South America money issues
Most South American countries have their own currency, except Ecuador where the US Dollar is used
In all South American countries US Dollars are widely accepted and exchangeable
Exchange rates can differ from day to day (and city to city)
Small daily payments are best made in the local currency
It is better to exchange from US Dollars to the local currency than from South American currencies
Make sure that when you receive US Dollar bills, these they are in 100% good state, rips or crinkles can make them useless
Always use ATM’s inside of banks and never accept any help when offered
When changing money, take your time going over the bills and if you are not sure, do not accept them
Hereunder we will try to give some additional guidelines when it comes to dealing with money in South America. Whether it is cash, credit cards, debit cards or Traveller Cheques it is always important to stay alert when dealing with money. In many South American countries there is a problem with fake money, both notes as coins. The coins are not that big a problem as they are being exchanged without too many problems and their value is not very high. Banknotes on the other hand can prove to be somewhat more complicated. For tourists it is always difficult to know if the bill at hand is fake or real and people sometimes do take advantage of this. The old notes sometimes can be pretty worn down making it hard for people to distinguish the good from the bad. The best way to find out if your bill is false or not (even though some fakes are quite well made) is asking a local person (a hotel owner, friend, shop owner, etc..) to indicate the local tricks to distinguish the good from the bad. One can never completely protect
Another tip when it comes to money is to make sure you always have enough change or small bills and coins on you. Taxis, small shops and street vendors will very unlikely have change for notes with the value of a US$50 or let alone US$100 bill. Therefore whenever you have taken out money and they give you large bills, make sure you pay with them in a restaurant or other large commercial business.
US Dollars are also widely accepted and exchangeable in South America. In general it is better to change the US Dollars to the local currency before making any purchases. The exchange rate you will get in official exchange offices is mostly better than in shops or restaurants. When changing US Dollars (or Euros for that matter) to the local currency, it is recommendable to do this in official exchange offices.
Regarding US Dollar bills; in particular in Bolivia and Peru people are very strict when it comes to US Dollar bills, the bills with the smallest rip, crinkle or which is just looking old will not be accepted anywhere. Therefore if you receive bills that are not in a 100% goo state, do never accept them.

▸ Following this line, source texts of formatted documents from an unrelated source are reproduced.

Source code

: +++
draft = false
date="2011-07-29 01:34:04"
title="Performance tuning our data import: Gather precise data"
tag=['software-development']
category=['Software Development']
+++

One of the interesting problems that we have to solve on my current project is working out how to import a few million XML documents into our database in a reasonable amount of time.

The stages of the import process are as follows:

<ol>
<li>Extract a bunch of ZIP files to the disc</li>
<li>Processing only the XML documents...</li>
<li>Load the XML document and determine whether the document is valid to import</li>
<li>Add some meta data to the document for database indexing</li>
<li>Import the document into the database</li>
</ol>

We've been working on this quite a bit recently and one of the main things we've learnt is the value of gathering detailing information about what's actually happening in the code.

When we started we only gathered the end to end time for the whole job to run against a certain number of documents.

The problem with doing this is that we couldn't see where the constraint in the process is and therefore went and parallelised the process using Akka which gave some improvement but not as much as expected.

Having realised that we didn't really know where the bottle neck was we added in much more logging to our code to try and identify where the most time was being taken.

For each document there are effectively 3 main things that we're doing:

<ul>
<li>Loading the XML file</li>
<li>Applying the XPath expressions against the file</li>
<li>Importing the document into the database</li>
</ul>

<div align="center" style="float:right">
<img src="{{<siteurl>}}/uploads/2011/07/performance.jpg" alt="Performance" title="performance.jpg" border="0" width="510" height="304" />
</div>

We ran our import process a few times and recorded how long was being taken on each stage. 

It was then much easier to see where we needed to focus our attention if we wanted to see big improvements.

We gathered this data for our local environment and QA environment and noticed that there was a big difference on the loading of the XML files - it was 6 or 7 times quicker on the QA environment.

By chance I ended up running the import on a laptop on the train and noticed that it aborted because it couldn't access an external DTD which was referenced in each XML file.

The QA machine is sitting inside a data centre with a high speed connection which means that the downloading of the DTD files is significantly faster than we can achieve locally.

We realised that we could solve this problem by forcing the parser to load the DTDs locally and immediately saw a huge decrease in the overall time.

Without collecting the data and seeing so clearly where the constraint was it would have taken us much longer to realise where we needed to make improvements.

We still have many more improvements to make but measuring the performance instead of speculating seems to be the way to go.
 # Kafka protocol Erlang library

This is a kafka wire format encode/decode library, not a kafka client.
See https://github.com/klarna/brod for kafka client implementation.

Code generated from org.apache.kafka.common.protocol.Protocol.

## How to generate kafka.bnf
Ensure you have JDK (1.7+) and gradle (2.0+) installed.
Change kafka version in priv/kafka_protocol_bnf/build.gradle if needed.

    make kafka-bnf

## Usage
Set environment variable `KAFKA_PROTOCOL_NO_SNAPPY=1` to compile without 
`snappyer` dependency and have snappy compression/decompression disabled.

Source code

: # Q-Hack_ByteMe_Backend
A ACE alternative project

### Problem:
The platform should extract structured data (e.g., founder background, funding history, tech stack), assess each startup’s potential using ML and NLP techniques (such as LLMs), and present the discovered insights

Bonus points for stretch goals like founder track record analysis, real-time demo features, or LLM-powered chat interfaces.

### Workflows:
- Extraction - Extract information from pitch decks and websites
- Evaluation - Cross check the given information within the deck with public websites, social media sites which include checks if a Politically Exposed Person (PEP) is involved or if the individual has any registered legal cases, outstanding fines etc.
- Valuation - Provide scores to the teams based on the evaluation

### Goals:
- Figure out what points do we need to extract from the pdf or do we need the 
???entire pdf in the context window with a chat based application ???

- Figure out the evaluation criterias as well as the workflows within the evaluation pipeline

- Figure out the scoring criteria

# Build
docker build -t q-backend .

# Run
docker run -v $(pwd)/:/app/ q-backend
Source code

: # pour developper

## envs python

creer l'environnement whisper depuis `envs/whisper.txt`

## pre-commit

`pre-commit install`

When taking out money, ALWAYS TAKE OUT MONEY OUT OF AN ATM INSIDE A BANK. Never use ATM’s that are outside of a bank as these are sometimes fake and other people may be watching over your shoulder. When in a bank make sure that there is enough space between you and the person behind you and ALWAYS COVER YOUR HAND WHEN ENTERING YOUR PIN NUMBER. Do not accept any assistance and if there is a problem find a person inside the bank that has clear identification. Finally, in tourists cities you will often find those yellow ATM's’in shops, these are safe to use, but they do charge an additional percentage for the transactions o it is better to walk to a bank and get your money from an ATM in the bank.
Most major credit cards are widely accepted in South America. They are accepted to make payments in the more upscale restaurants and hotels and some stores. ATM machines in South America recognize most international credit cards to redraw money. Please keep in mind that your bank charges a fee to withdraw money and make credit card payments.
Debit cards can be sometimes a bit more problematic. Some debit cards are accepted but others are not. Furthermore this still varies a lot between countries. Another thing to keep in mind is that some debit cards work with a daily limit for withdrawals and this limit is mostly well under the credit card limit. This can be annoying for paying for larger amounts in cash.
Therefore if you are planning to travel it is important to pass by your bank and consult them about the easiest, cheapest and secure way to travel with credit or debit cards. Traveller cheques are being used less and less and are more difficult to exchange in recent years.